### [Assignment]
Copy each line of the data below with the word "linejoin".

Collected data
══════════
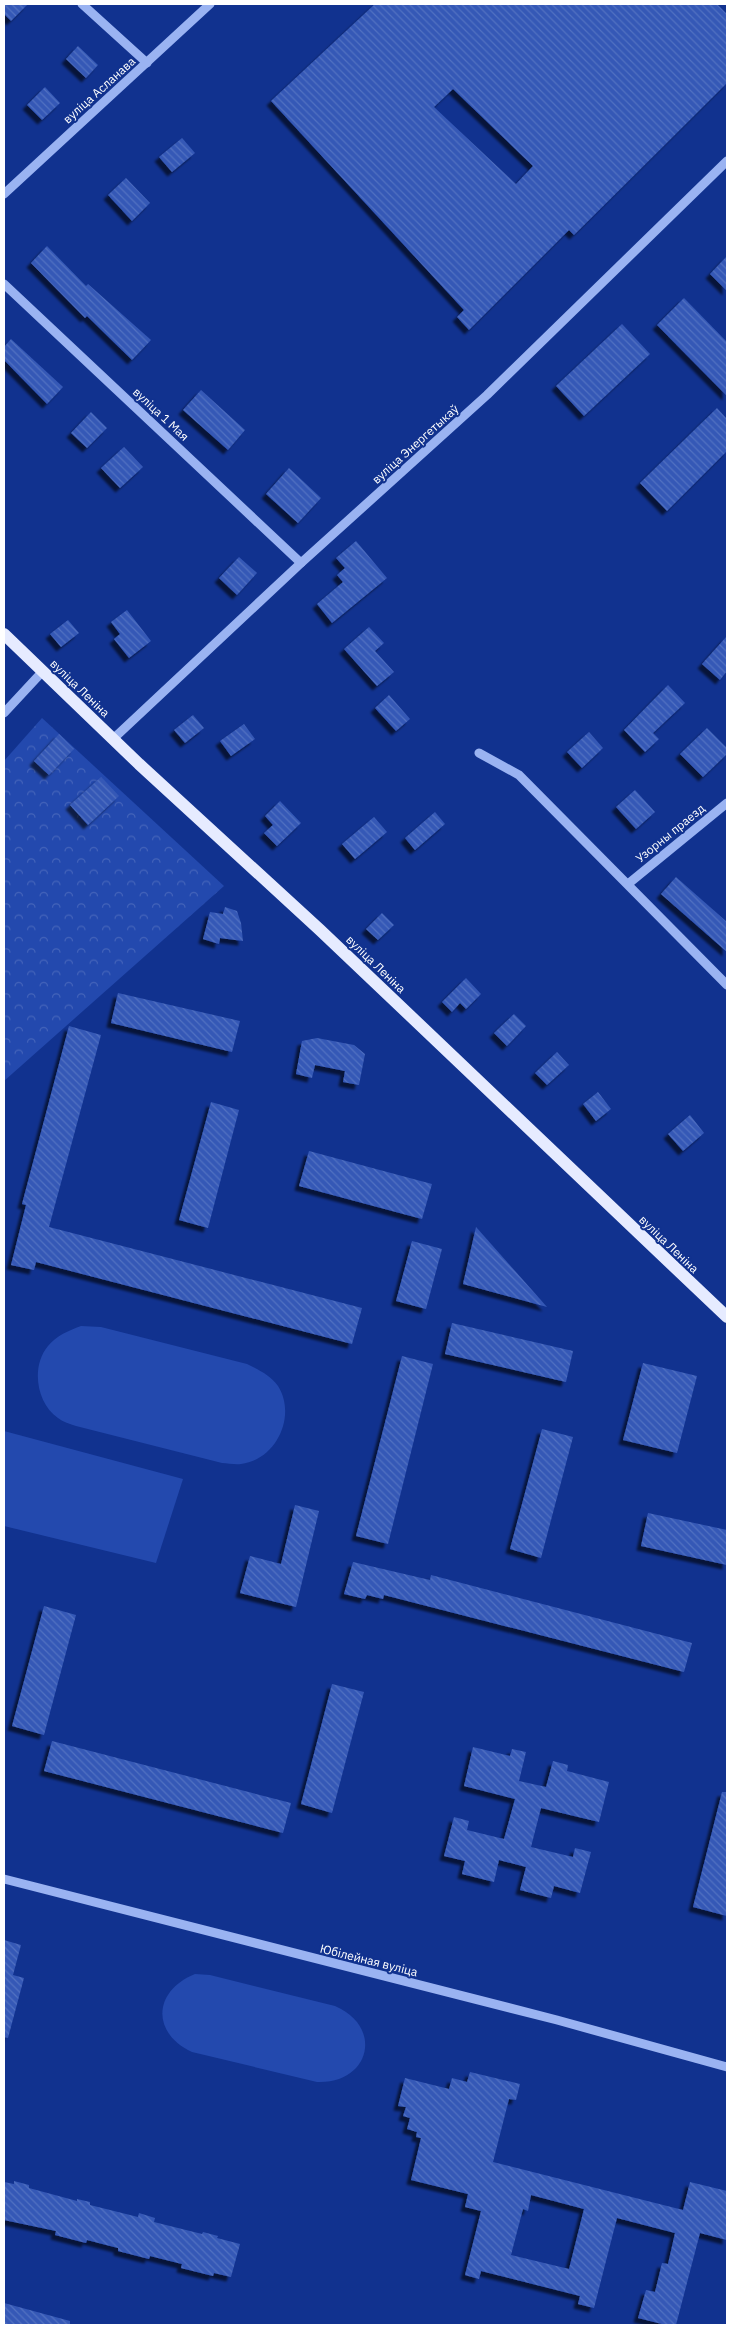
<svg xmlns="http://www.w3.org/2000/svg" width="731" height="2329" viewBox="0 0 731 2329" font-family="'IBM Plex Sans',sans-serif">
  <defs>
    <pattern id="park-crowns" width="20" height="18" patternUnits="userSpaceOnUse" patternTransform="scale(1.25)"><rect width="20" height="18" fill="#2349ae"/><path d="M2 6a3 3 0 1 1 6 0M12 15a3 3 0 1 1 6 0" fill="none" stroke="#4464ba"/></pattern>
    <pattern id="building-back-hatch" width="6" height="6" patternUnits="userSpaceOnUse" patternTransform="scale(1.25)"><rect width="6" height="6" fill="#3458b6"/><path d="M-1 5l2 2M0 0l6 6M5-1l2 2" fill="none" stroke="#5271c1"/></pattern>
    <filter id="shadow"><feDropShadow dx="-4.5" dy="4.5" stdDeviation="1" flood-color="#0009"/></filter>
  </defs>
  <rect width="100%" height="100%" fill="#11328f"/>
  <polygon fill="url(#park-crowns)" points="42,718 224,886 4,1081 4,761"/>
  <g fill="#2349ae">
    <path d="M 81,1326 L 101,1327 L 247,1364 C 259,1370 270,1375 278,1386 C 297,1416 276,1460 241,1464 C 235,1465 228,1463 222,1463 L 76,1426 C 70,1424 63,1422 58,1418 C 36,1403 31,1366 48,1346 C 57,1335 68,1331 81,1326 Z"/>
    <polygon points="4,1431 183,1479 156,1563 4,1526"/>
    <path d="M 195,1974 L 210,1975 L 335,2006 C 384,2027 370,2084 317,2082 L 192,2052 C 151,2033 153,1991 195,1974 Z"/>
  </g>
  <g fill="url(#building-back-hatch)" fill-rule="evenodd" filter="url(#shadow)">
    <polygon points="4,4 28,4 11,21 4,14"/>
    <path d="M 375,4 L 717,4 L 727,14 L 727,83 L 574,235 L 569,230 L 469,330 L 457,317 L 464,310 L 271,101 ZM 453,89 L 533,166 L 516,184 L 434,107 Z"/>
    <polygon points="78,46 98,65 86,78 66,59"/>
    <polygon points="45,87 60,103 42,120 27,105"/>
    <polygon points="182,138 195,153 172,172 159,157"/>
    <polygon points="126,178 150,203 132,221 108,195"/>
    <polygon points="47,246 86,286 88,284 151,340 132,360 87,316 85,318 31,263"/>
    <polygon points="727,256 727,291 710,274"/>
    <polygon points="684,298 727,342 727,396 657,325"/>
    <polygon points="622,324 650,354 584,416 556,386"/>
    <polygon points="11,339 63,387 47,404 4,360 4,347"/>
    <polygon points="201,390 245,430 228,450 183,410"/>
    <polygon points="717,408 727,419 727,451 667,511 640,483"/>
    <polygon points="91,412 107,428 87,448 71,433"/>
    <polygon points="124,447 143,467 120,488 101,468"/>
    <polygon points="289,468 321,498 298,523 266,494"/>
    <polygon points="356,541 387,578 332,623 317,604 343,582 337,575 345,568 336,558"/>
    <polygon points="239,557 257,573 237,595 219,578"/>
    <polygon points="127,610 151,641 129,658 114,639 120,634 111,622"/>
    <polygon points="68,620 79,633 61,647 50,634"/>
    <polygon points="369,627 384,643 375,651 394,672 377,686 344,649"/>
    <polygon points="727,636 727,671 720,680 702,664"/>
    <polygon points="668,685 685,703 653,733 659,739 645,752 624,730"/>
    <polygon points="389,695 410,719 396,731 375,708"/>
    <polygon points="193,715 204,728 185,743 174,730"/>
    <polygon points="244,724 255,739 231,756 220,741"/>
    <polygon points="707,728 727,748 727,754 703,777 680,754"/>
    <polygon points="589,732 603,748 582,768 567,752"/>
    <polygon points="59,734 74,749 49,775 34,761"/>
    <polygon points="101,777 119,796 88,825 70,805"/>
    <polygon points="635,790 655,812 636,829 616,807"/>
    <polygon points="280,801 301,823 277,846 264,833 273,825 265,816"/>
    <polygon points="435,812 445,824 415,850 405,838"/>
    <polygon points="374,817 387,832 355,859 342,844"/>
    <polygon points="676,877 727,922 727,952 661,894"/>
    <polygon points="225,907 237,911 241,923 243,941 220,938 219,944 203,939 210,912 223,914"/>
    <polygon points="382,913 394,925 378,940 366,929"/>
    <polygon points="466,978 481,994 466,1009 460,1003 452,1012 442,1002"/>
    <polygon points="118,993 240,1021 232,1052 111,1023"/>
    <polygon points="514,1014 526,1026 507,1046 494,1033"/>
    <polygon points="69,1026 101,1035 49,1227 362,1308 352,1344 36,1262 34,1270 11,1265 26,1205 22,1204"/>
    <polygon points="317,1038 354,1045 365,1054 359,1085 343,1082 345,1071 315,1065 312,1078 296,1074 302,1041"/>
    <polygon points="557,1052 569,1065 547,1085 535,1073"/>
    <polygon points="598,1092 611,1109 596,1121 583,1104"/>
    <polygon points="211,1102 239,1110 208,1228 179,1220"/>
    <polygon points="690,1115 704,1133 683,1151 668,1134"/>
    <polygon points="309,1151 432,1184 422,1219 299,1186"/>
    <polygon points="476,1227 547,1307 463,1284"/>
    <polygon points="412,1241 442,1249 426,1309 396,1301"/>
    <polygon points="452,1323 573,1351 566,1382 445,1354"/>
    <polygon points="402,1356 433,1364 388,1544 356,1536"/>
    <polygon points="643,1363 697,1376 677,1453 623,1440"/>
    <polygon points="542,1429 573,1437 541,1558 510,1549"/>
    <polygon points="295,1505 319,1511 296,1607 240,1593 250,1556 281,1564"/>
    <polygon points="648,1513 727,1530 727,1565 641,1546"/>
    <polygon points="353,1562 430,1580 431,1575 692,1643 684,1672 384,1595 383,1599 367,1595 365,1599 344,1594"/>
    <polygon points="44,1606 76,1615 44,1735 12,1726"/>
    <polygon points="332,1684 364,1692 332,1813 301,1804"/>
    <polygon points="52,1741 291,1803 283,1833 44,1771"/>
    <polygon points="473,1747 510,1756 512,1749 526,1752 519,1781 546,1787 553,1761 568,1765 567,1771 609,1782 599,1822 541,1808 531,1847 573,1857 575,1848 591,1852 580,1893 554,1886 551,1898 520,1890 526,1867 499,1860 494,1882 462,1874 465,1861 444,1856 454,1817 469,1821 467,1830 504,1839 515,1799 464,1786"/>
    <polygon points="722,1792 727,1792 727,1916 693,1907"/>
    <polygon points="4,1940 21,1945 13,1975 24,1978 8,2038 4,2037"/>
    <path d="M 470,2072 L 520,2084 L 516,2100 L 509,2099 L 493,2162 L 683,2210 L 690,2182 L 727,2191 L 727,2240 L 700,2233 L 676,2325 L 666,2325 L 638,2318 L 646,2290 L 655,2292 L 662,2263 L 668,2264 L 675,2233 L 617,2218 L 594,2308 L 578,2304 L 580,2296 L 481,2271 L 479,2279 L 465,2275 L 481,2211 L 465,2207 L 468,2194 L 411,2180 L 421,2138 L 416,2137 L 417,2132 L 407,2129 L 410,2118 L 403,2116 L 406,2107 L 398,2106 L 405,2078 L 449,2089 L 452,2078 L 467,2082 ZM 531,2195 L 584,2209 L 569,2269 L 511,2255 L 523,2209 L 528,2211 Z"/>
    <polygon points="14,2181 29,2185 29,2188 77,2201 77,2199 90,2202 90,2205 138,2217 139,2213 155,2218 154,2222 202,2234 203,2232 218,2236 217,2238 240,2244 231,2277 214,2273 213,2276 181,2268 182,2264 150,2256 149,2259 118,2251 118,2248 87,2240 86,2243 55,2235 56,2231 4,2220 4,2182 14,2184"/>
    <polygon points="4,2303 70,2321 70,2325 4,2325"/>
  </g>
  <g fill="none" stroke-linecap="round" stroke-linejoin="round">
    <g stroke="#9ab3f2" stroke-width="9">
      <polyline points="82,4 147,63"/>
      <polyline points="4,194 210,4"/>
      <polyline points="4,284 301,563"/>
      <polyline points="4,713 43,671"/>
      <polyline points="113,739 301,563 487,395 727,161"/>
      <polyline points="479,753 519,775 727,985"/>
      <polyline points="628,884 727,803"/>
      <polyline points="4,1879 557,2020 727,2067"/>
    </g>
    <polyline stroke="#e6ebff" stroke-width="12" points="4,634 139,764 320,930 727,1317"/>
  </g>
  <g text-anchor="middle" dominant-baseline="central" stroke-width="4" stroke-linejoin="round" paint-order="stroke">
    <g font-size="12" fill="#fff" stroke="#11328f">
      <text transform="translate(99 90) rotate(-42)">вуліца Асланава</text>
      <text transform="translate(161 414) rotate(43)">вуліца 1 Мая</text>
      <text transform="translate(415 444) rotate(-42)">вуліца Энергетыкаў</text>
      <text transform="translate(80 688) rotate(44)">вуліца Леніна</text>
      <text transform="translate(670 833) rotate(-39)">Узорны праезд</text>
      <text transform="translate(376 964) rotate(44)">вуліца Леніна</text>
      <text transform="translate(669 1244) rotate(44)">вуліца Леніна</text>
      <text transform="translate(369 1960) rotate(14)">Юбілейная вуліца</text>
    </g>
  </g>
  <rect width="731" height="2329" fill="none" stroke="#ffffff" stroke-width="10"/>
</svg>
══════════
### [Your response]
  <g fill="none" stroke-linecap="round" stroke-linejoin="round">
  <g text-anchor="middle" dominant-baseline="central" stroke-width="4" stroke-linejoin="round" paint-order="stroke">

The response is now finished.